8.08.2011

Reflex Neurovascular Dystrophy

There's a tiny little fly/moth in my room, except I have no inclination to ablate its existence with the swat of my hand.

It just flutters about, aimlessly.

I wonder if that's how I am right now: just aimlessly wandering about life.

I'm watching it traverse the room, and that's not such a bad life. Although, if memory serves me well, the insect may seem to possess a random pattern of motion, but it could be alternating halfway during flight because of the chemoattractants drawing it to its destination or reward.

Why don't I have such a strong chemoattractant pulling me towards a certain fate?

Maybe I just enjoy existing outside of the reality in which most people live. Is it because my imagination is more interesting? Are there more exciting worlds to explore than this one?

I'm really hoping that my writing is slowly improving with each blog post. At least that is what my intentions are from now on- to constantly improve in whatever activities I seem to be placing myself. So far this includes running, blogging/writing, and researching. I want to become better in every field.

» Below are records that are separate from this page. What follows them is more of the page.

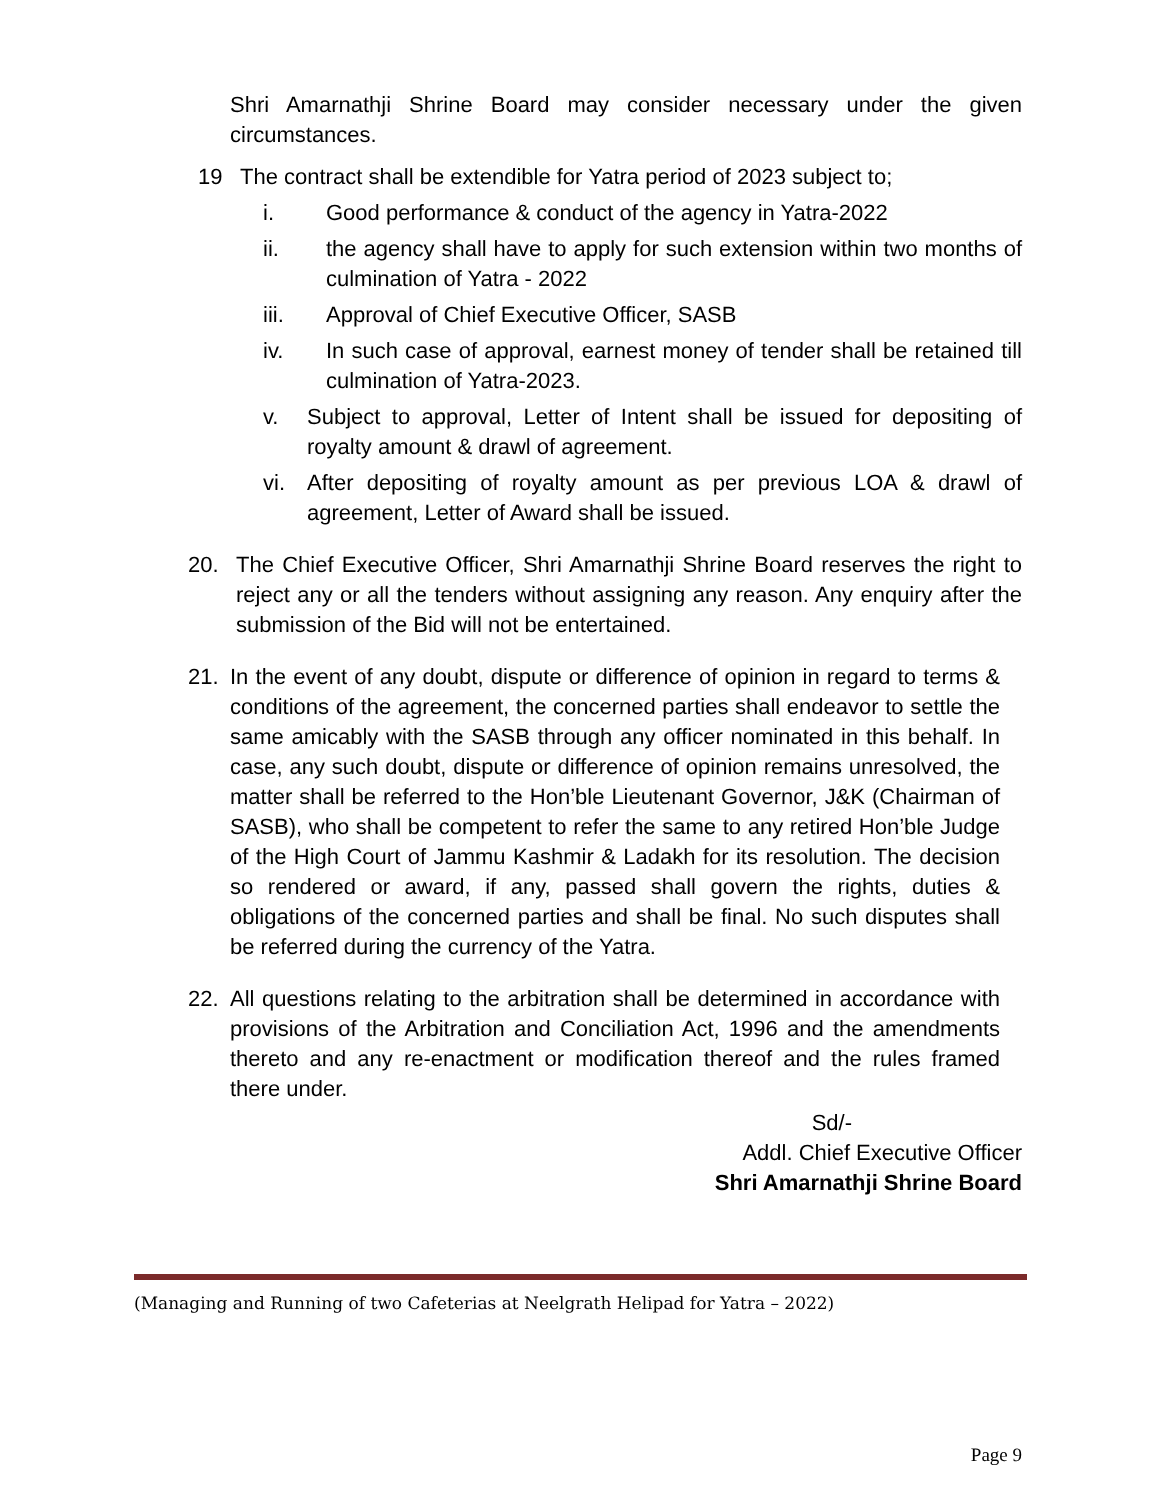Shri Amarnathji Shrine Board may consider necessary under the given circumstances.
19 The contract shall be extendible for Yatra period of 2023 subject to;
i. Good performance & conduct of the agency in Yatra-2022
ii. the agency shall have to apply for such extension within two months of culmination of Yatra - 2022
iii. Approval of Chief Executive Officer, SASB
iv. In such case of approval, earnest money of tender shall be retained till culmination of Yatra-2023.
v. Subject to approval, Letter of Intent shall be issued for depositing of royalty amount & drawl of agreement.
vi. After depositing of royalty amount as per previous LOA & drawl of agreement, Letter of Award shall be issued.
20. The Chief Executive Officer, Shri Amarnathji Shrine Board reserves the right to reject any or all the tenders without assigning any reason. Any enquiry after the submission of the Bid will not be entertained.
21. In the event of any doubt, dispute or difference of opinion in regard to terms & conditions of the agreement, the concerned parties shall endeavor to settle the same amicably with the SASB through any officer nominated in this behalf. In case, any such doubt, dispute or difference of opinion remains unresolved, the matter shall be referred to the Hon’ble Lieutenant Governor, J&K (Chairman of SASB), who shall be competent to refer the same to any retired Hon’ble Judge of the High Court of Jammu Kashmir & Ladakh for its resolution. The decision so rendered or award, if any, passed shall govern the rights, duties & obligations of the concerned parties and shall be final. No such disputes shall be referred during the currency of the Yatra.
22. All questions relating to the arbitration shall be determined in accordance with provisions of the Arbitration and Conciliation Act, 1996 and the amendments thereto and any re-enactment or modification thereof and the rules framed there under.
Sd/-
Addl. Chief Executive Officer
Shri Amarnathji Shrine Board
(Managing and Running of two Cafeterias at Neelgrath Helipad for Yatra – 2022)
Page 9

Another surprise came in my gmail inbox. My mom emailed me on behalf of my parents. She first wanted to congratulate me on my job promotion, wanting me to continue being a good worker. Then, she wanted to say that she was proud of me and that she's glad my boss recognized that I am a good employee. Lastly, she wanted me to enjoy my life, so she told me to have some fun even while working hard everyday. Her last sentence was confusing, though. "This is your mom and Dad the big gift. Thank you!" I have absolutely NO idea what to interpret from that remark.

Still, I'm a bit surprised from that letter. My parents have actually never said that they were proud of me. What's changed within them at their current age?